**Assignment**: In the records, find each line where "товара" occurs, and copy it.

**The records**:
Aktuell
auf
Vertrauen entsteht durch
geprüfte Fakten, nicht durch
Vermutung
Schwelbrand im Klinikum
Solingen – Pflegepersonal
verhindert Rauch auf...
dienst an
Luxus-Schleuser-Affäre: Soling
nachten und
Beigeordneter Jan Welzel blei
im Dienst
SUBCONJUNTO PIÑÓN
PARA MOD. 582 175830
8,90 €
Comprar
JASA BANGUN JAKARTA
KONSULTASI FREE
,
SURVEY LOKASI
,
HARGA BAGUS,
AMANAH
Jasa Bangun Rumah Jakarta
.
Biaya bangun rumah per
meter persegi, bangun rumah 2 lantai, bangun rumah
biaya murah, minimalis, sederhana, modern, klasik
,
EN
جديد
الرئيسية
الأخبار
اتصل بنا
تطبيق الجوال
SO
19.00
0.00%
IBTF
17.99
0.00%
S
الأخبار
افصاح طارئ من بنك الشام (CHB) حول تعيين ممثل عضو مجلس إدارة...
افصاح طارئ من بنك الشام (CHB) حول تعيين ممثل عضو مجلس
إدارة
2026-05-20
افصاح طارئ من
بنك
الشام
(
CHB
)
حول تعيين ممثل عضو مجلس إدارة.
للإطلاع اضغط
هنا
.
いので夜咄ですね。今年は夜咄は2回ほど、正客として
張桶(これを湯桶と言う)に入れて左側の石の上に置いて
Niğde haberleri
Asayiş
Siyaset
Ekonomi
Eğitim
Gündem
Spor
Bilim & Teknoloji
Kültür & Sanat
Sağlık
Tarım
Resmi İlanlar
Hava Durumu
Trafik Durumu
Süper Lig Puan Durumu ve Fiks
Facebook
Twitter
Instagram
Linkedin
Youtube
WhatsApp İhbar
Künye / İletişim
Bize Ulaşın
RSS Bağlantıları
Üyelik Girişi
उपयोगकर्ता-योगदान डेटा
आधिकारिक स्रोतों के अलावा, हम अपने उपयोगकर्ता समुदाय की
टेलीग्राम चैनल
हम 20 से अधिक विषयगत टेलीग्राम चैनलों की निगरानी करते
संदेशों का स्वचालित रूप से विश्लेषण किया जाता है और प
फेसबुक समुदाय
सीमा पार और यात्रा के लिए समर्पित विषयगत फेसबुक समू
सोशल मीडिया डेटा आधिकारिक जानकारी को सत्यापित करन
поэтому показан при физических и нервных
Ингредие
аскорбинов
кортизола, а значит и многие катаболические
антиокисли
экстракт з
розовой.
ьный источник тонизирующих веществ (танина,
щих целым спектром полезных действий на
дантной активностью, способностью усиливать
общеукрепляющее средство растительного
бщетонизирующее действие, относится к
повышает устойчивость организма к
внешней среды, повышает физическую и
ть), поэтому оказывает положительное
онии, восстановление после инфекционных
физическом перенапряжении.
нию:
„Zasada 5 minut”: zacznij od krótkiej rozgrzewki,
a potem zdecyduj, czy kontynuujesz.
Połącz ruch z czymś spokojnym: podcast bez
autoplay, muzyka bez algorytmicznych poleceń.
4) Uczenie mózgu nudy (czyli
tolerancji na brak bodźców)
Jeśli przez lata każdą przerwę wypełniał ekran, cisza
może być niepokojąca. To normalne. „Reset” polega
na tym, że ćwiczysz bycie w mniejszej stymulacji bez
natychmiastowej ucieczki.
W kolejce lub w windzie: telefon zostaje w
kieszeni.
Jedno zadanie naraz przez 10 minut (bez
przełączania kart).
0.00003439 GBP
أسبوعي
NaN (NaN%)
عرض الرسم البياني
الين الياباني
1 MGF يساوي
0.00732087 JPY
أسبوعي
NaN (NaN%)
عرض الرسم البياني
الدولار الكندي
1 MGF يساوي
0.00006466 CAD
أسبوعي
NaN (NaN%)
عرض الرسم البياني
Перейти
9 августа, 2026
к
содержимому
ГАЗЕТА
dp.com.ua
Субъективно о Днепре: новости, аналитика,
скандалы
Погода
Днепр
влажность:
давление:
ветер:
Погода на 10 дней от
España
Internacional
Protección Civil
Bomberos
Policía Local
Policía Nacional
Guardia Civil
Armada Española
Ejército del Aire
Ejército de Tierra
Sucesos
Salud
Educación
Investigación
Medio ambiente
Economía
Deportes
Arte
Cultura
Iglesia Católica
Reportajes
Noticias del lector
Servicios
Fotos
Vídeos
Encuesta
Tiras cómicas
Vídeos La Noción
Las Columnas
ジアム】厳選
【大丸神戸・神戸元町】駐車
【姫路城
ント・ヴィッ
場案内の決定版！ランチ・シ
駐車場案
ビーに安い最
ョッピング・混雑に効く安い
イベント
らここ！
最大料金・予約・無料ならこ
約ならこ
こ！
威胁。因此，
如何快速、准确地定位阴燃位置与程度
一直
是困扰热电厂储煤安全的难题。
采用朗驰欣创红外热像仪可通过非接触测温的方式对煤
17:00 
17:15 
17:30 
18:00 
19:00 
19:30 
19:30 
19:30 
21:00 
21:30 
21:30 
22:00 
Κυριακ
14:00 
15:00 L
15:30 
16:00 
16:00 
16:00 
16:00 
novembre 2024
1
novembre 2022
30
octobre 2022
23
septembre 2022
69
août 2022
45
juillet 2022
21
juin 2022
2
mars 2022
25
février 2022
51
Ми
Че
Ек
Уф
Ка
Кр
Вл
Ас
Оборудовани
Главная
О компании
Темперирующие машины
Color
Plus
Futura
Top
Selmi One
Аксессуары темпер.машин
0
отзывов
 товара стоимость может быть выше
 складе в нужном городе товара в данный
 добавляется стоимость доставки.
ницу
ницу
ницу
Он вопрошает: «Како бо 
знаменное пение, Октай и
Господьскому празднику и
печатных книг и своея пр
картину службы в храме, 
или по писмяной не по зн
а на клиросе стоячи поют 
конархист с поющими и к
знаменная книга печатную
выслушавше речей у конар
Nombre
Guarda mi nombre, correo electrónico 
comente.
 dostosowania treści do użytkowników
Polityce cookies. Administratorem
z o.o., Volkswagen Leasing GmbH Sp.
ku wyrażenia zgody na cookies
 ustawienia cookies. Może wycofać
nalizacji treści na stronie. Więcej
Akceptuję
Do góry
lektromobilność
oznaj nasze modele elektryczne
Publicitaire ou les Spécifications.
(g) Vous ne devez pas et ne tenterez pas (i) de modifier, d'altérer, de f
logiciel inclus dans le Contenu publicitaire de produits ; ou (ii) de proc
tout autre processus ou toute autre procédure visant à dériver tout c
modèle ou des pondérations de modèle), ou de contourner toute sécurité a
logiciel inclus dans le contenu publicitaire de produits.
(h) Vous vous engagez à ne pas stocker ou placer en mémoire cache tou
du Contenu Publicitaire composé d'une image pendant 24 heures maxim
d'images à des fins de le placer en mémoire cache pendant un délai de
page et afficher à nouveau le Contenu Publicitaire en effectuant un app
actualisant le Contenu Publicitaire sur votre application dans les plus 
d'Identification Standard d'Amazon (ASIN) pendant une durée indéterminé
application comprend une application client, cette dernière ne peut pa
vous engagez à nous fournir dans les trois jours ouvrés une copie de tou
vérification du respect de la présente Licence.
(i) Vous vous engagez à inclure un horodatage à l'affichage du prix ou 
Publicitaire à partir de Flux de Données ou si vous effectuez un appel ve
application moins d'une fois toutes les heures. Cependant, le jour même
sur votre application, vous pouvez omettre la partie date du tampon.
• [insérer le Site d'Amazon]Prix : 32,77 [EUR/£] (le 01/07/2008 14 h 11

**Task answer**:
 товара стоимость может быть выше
 складе в нужном городе товара в данный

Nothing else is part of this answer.